In longs, some mills, it seems, have already issued notice of an increase of around INR 25,000/t. However, this includes the price lag of INR 7,000-8,000/t that some major auto makers did not accept in the last negotiations due to a drop in commercial vehicles' sales performance. Thus, part of the last contract's overhang has entered the present contracts starting April. "Some of the auto makers have agreed to the INR 25,000/t longs increase due to the recovery in CV sales. However, two biggies are still negotiating," a source revealed to SteelMint.
"The April prices will have to be factored into the contracts. Whatever is the price increase anticipated in April, including the March contracts, will come to INR 15,000/t because the total price increase in March is INR 9,500/t," informed a source.
Will automakers accept?
Mills say if they increase by the said amounts, then they will be able to cover the next 3-4 months. Thereafter, they can take a relook at the contracts since auto makers are not mentally prepared for quarterly contracts/price increases.
In tonnage terms, auto sector consumes 8-9 mnt annually.
It will be difficult to ask the auto segment to accept the price hikes. But, if they do not, mills will have to take a tough stand, a source informed, since all costs have gone up, including vehicle prices.

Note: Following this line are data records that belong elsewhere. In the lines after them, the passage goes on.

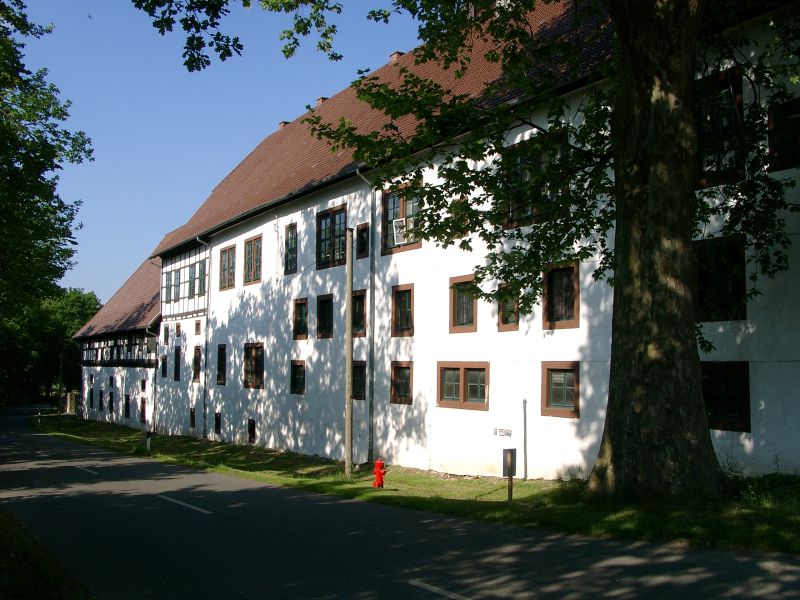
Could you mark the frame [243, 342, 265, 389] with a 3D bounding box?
[{"bbox_3d":[-5.809,2.625,31.546,0.160,1.809,1.968,3,-6,-33],"label":"frame"}]

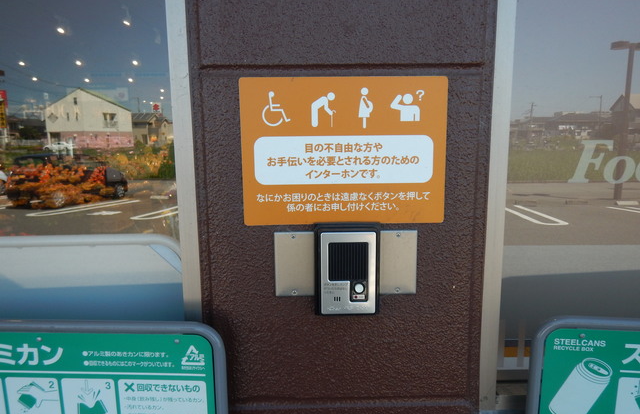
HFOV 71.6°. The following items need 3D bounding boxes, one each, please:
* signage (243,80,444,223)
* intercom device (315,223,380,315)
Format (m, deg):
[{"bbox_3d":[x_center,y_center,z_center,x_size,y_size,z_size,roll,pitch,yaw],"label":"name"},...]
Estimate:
[{"bbox_3d":[0.037,-0.080,0.653,0.302,0.215,0.005,-1,8,-1],"label":"signage"},{"bbox_3d":[0.043,0.096,0.663,0.098,0.138,0.031,-1,8,-1],"label":"intercom device"}]

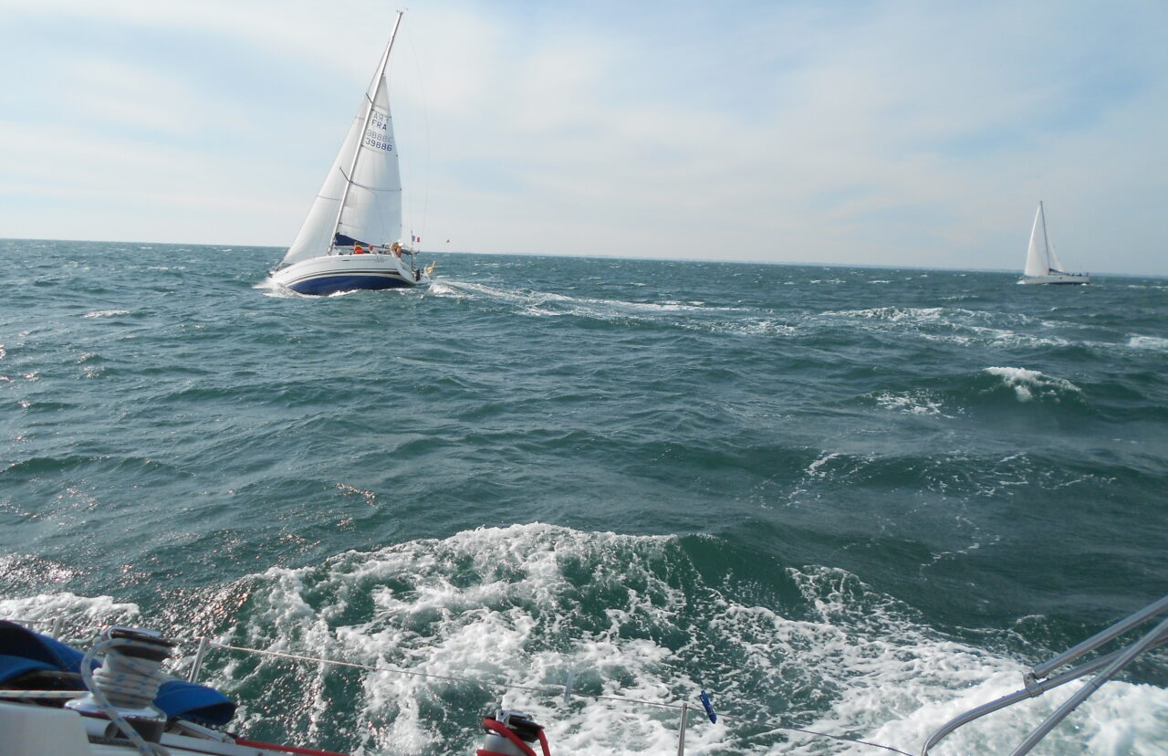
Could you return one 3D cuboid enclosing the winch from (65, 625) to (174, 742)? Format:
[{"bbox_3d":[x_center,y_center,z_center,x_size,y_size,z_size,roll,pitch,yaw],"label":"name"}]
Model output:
[{"bbox_3d":[-0.801,0.534,1.530,0.160,0.180,0.160,6,-16,6],"label":"winch"}]

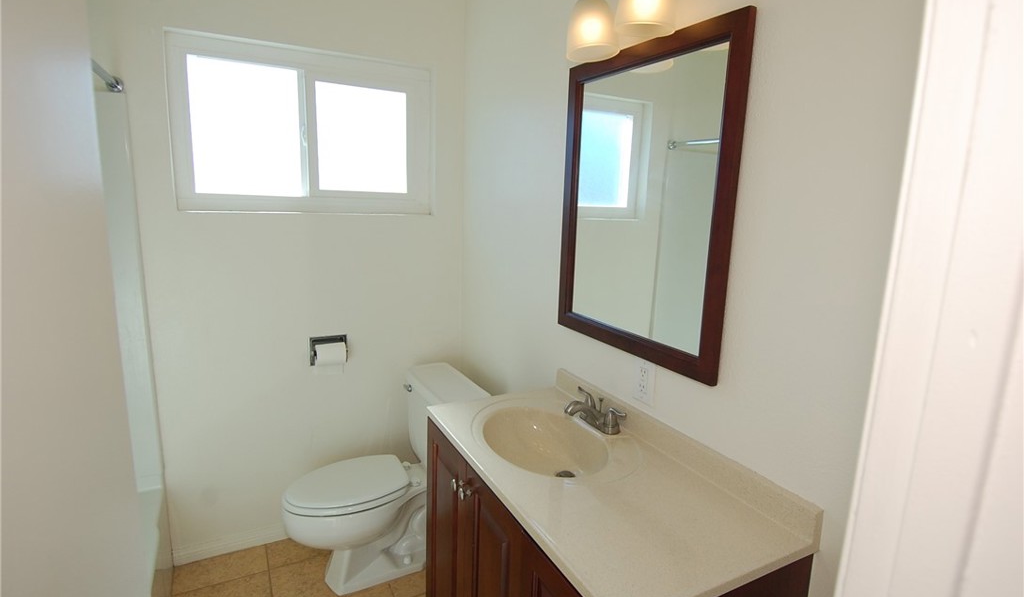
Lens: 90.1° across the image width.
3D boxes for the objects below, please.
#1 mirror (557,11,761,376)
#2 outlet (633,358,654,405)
[{"bbox_3d":[0.308,-0.245,1.300,0.025,0.763,0.608,-3,11,-27],"label":"mirror"},{"bbox_3d":[0.339,0.211,1.312,0.007,0.114,0.074,-3,11,-27],"label":"outlet"}]

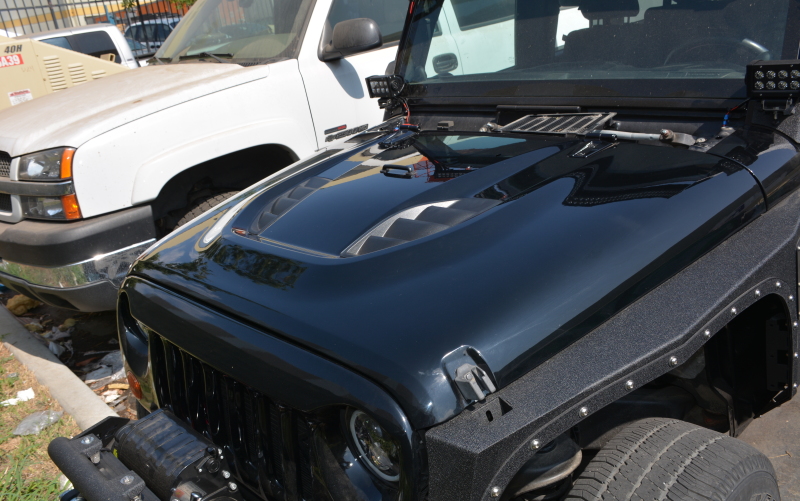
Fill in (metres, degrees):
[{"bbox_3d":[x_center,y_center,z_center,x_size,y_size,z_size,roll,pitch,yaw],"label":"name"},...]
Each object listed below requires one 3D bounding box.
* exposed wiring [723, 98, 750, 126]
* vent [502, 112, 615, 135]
[{"bbox_3d":[0.948,-0.386,1.877,0.071,0.082,0.041,13,29,43],"label":"exposed wiring"},{"bbox_3d":[0.527,-0.430,2.225,0.321,0.025,0.194,13,35,43],"label":"vent"}]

"The faster they accept, the easier for mills, because exports bookings are high at present. Shutdowns are also round the corner, so a scenario should not arise where supply will become an issue," said a mill source.
However, automakers, on their part, are not so sure. One key carmaker said, prices of all other input metals, not just steel, have gone up. Moreover, with inflation rearing its head, demand for cars may see a drop in April-June, 2022 as consumers' purchasing power takes a hit. Consequently, auto players will only produce based on forward bookings to avoid inventory pile-up, since they are working with costly raw materials at present. This may lead to a drop in demand for automotive steel in Q1, though, hopefully, the scenario may turn bullish from Q2.
"We have not received any such proposals," said a high-profile Korean carmaker, adding: "Let's wait and watch. But this is too much of an expectation from the mills side."
"There has not been any such request yet," said a source at a home-grown carmaker.
"The war has created this situation... Mills are focusing on exports (especially to Europe) to realise better margins. As a result, local contracts are being dishonoured, with buyers being asked to reissue POs at higher prices or cancel the POs. However, so far, the auto industry has survived the October-March price contracts," said a source at a Japan-based steel trading outfit.
"Mills may target INR 8,000-10,000/t increase in Q1, but may face tough negotiations," warned another trading source.
Today, 90% of the auto-grade steel consumed is manufactured locally unlike the heavy dependency on imports a decade back.